This is pretty unfortunate and I wonder what kind of additional instrumentation could be added to figure out what happened. (Specifically, does it seem likely the first renderer process which the browser launched crashed upon startup, like the other failure modes?)

Comment 12 by kbr@chromium.org, Jul 15 2016

Blockedon: 628713

Comment 13 by kbr@chromium.org, Jul 18 2016

Cc: ccameron@chromium.org
Another problem where one failure left a corrupted minidump that caused catastrophic failure of the harness:

https://build.chromium.org/p/tryserver.chromium.mac/builders/mac_optional_gpu_tests_rel/builds/2034

Shard #3 failed:
https://chromium-swarm.appspot.com/user/task/3018ab1fad251110

WebglConformance_deqp_functional_gles3_texturefiltering_3d_combinations_25 (gpu_tests.webgl_conformance_integration_test.WebGLConformanceIntegrationTest) ... INFO:root:Found crashpad_database_util
[0718/142618:WARNING:crash_report_database_mac.mm(636)] Failed to read report metadata for /b/swarm_slave/w/itbUmasW/tmpGzJ01O/completed/89fc039b-82cb-45d6-b1f9-1fa9bdbb19f6.dmp.stripped
INFO:root:Minidump found: /b/swarm_slave/w/itbUmasW/tmpGzJ01O/completed/89fc039b-82cb-45d6-b1f9-1fa9bdbb19f6.dmp
INFO:root:Dumping breakpad symbols.
INFO:root:Found crashpad_database_util
[0718/142636:WARNING:crash_report_database_mac.mm(636)] Failed to read report metadata for /b/swarm_slave/w/itbUmasW/tmpGzJ01O/completed/89fc039b-82cb-45d6-b1f9-1fa9bdbb19f6.dmp.stripped
Can&#39;t get standard output with --show-stdout
ERROR
WebglConformance_deqp_functional_gles3_fboinvalidate_default (gpu_tests.webgl_conformance_integration_test.WebGLConformanceIntegrationTest) ... INFO:root:Found crashpad_database_util
[0718/142636:WARNING:crash_report_database_mac.mm(636)] Failed to read report metadata for /b/swarm_slave/w/itbUmasW/tmpGzJ01O/completed/89fc039b-82cb-45d6-b1f9-1fa9bdbb19f6.dmp.stripped
INFO:root:Minidump found: /b/swarm_slave/w/itbUmasW/tmpGzJ01O/completed/89fc039b-82cb-45d6-b1f9-1fa9bdbb19f6.dmp
INFO:root:Dumping breakpad symbols.
INFO:root:Found crashpad_database_util
[0718/142655:WARNING:crash_report_database_mac.mm(636)] Failed to read report metadata for /b/swarm_slave/w/itbUmasW/tmpGzJ01O/completed/89fc039b-82cb-45d6-b1f9-1fa9bdbb19f6.dmp.stripped
Can&#39;t get standard output with --show-stdout
ERROR
...

It looks like this last one on the 18th might be slightly different since it doesn't appear to have anything to do with the state of the browser.  It seems that is is trying to parse the same corrupt metadata each time and is failing.  I wonder if that should be a separate bug.

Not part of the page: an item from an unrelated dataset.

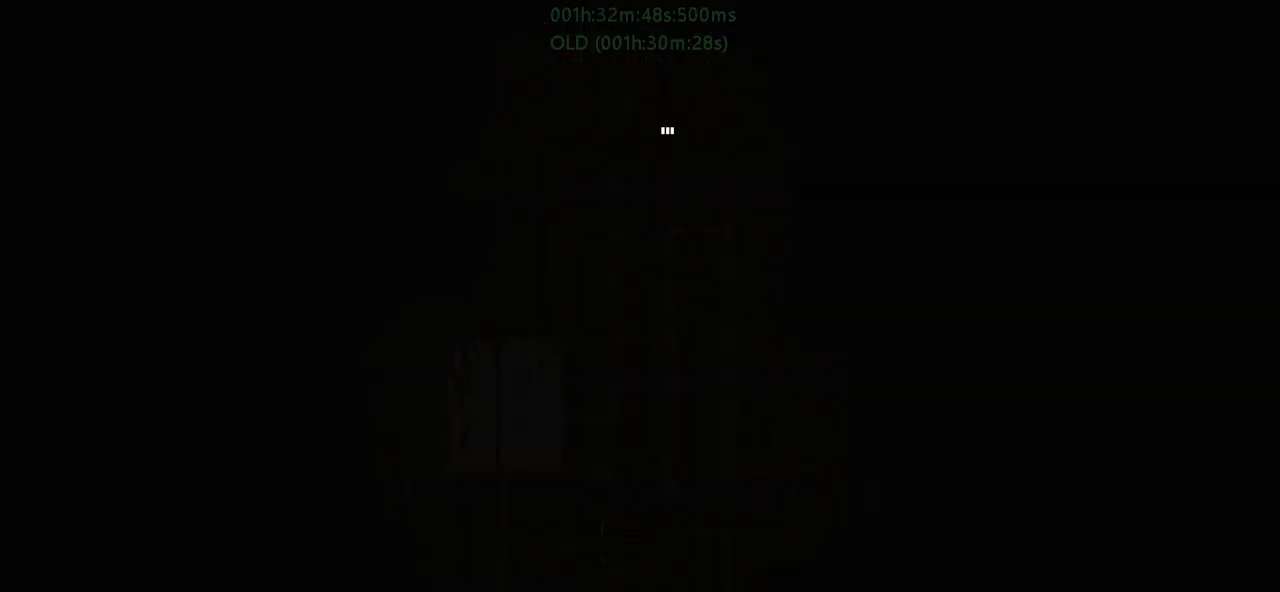
{"keys": ["down"], "events": [[33, "j", "down"], [100, "j", "up"], [183, "j", "down"], [333, "j", "up"]]}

Comment 15 by kbr@chromium.org, Jul 21 2016

You're right that it's not the same problem as the browser crashing at the beginning of the run, but it's a similar kind of failure which has been seen before on Mac OS. It'd be fine to file a separate bug, but do you think you could try to figure out how to mock that failure in the harness, and work around it by not trying to re-symbolize the corrupted minidump each time?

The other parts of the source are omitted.